● What is needed: Please read the text on the album Decipher and say which band member left soon after its release.

● Extract to read:

Decipher is the second album by Dutch symphonic metal band After Forever, released on 27 December 2001. In this album, the band make use of live classical instruments and a complete choir to back up the soprano voice of lead singer Floor Jansen. Thrown in the mix are also a duet of soprano and tenor voices in "Imperfect Tenses" and the recording of the late Israeli PM Yizhak Rabin's voice during the 1994 Israel–Jordan peace treaty signing ceremony in "Forlorn Hope". This is the last After Forever album with guitarist and founder Mark Jansen, who left the band soon after its release.

In 2003, the album was reissued in a limited edition of 5,000 copies worldwide. The limited edition in digipack had an extended booklet, a sticker with new artwork and two live bonus tracks. It was again reissued in 2012 by the re-financed Transmission Records, this time as a two-disc set containing previously unreleased studio sessions, single edits and a handful of demo recordings.

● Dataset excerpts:

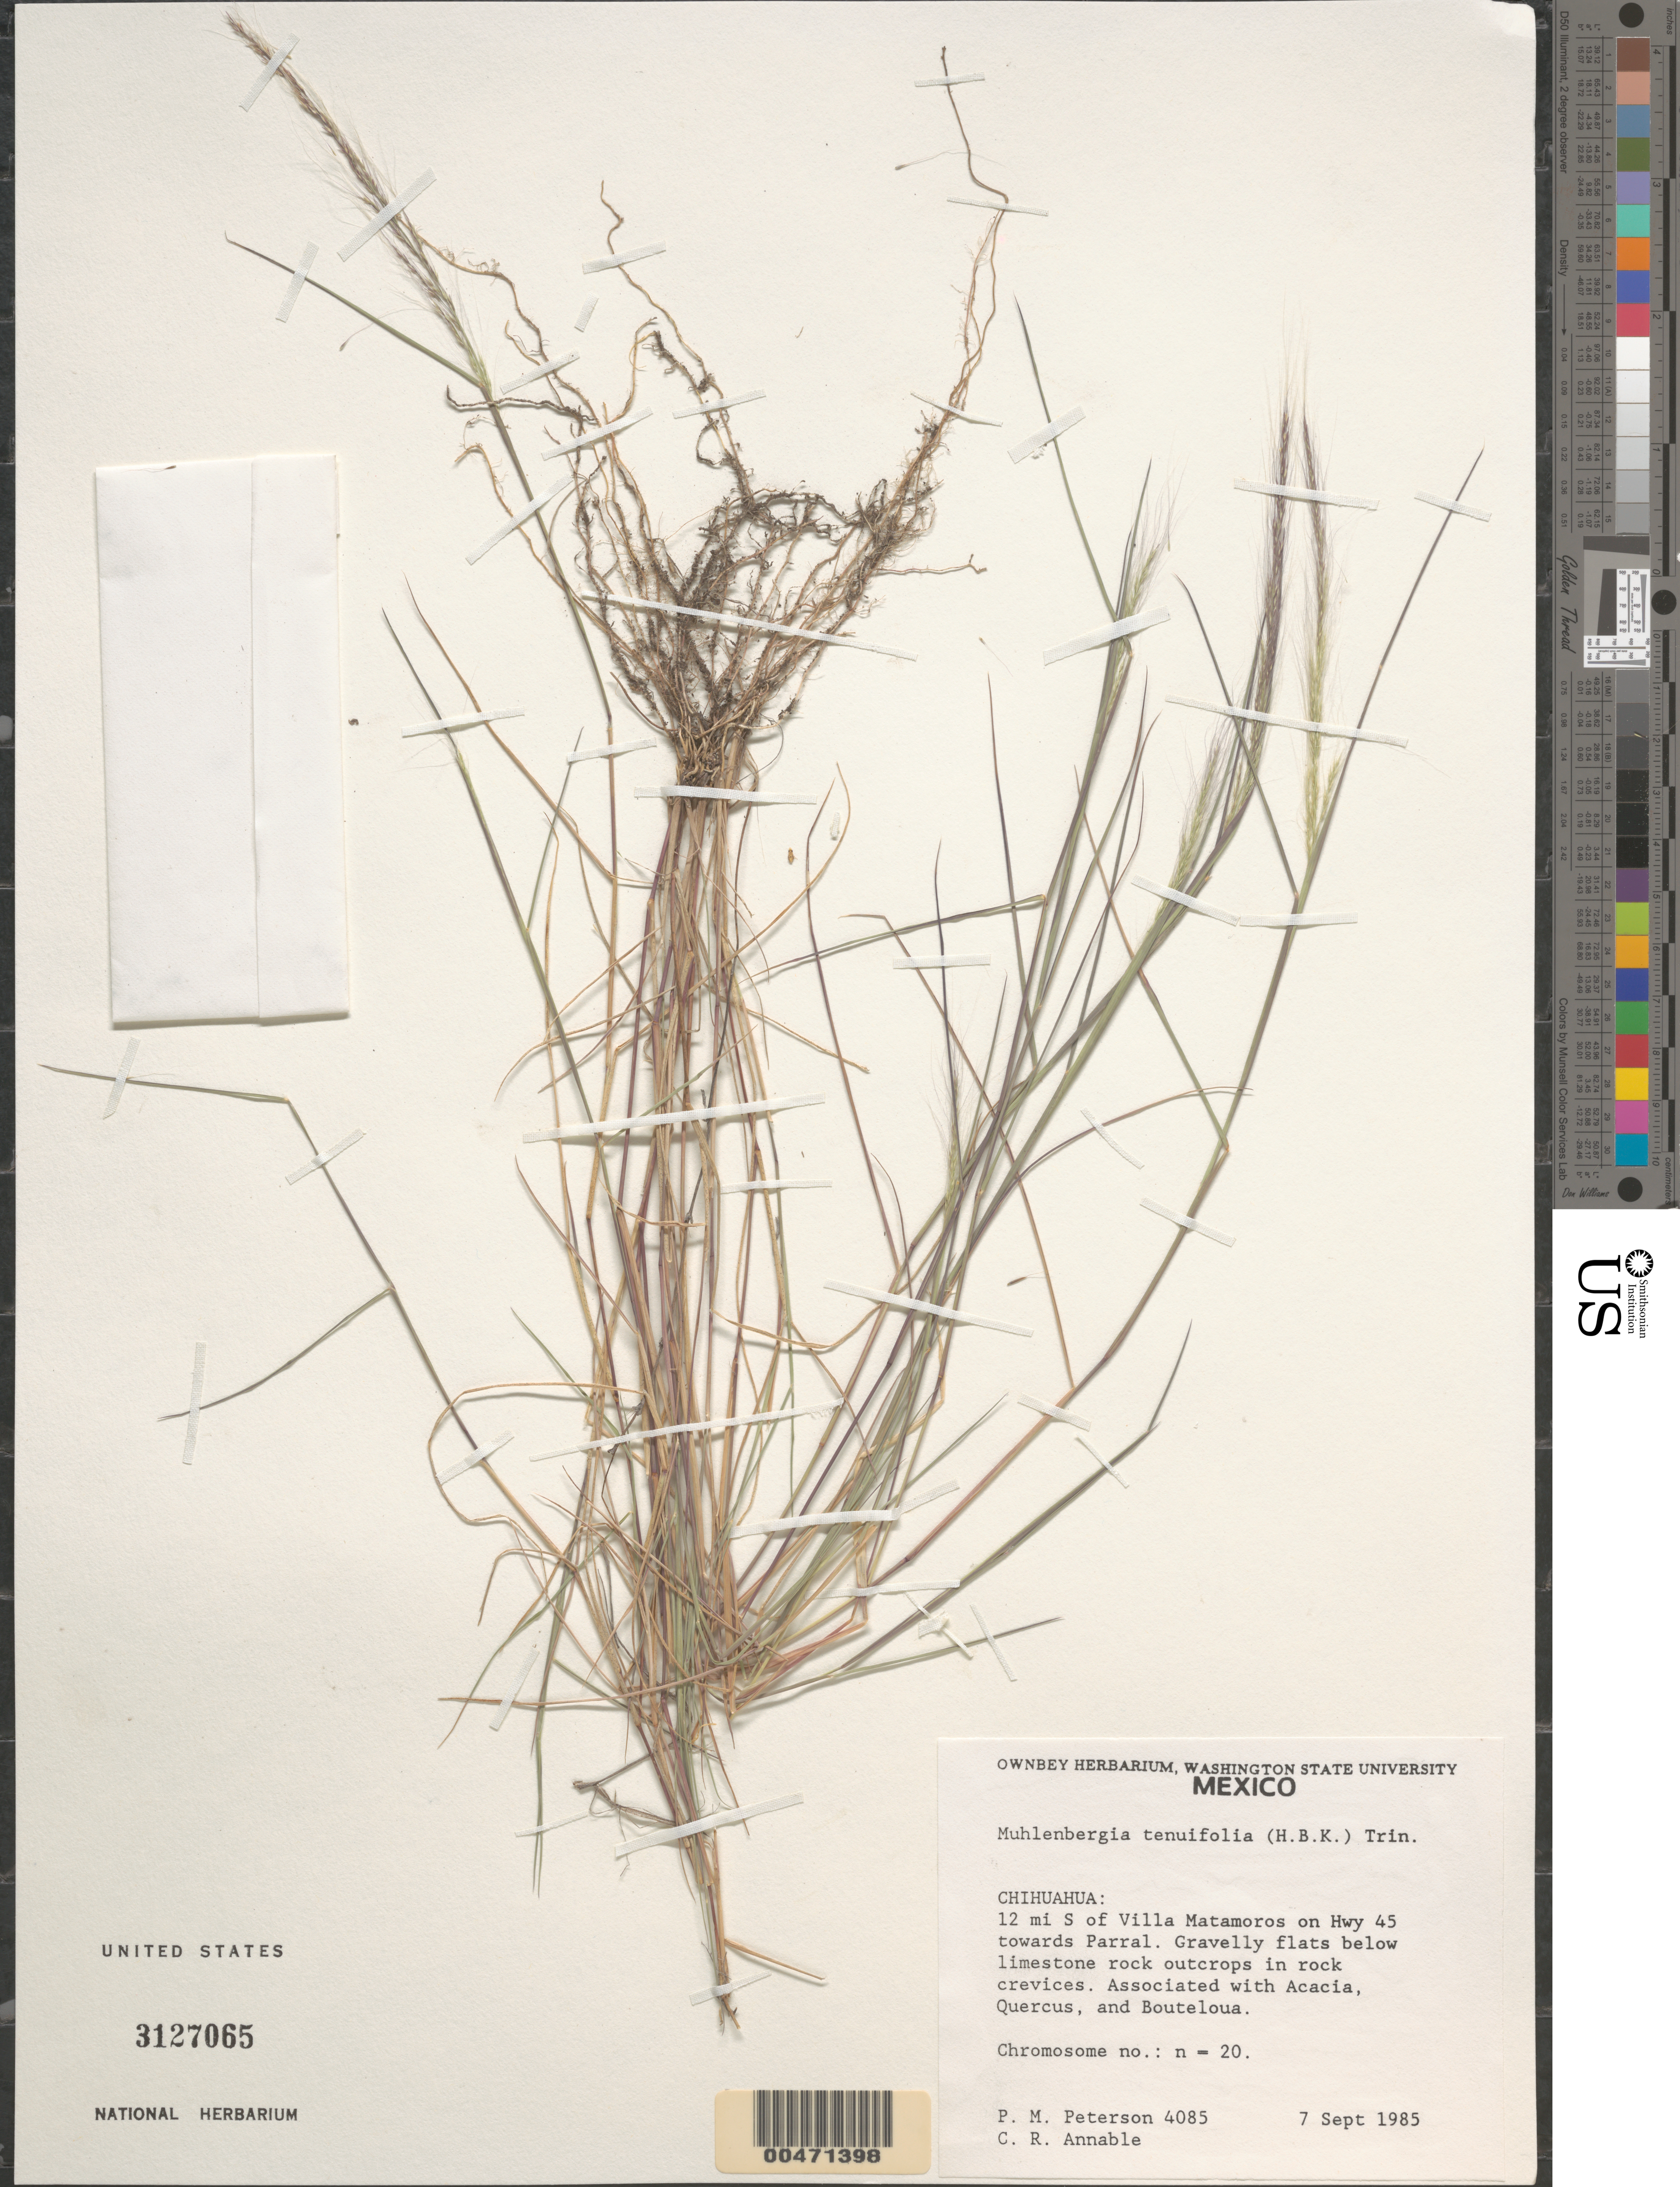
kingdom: Plantae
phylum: Tracheophyta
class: Liliopsida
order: Poales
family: Poaceae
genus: Muhlenbergia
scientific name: Muhlenbergia tenuifolia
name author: (Kunth) Kunth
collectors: P. M. Peterson & C. R. Annable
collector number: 04085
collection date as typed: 07 Sep 1985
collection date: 1985-09-07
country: Mexico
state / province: Chihuahua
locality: Sierra Madre Occidental, 12 miles S of Villa Matamoros on Hwy 45 towards Parral.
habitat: On rock crevices, gravelly flats below limestone rock outcrops, associated with Acacia, Quercus and Bouteloua.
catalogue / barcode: US 3127065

● Exercise response: Guitarist and founder Mark Jansen.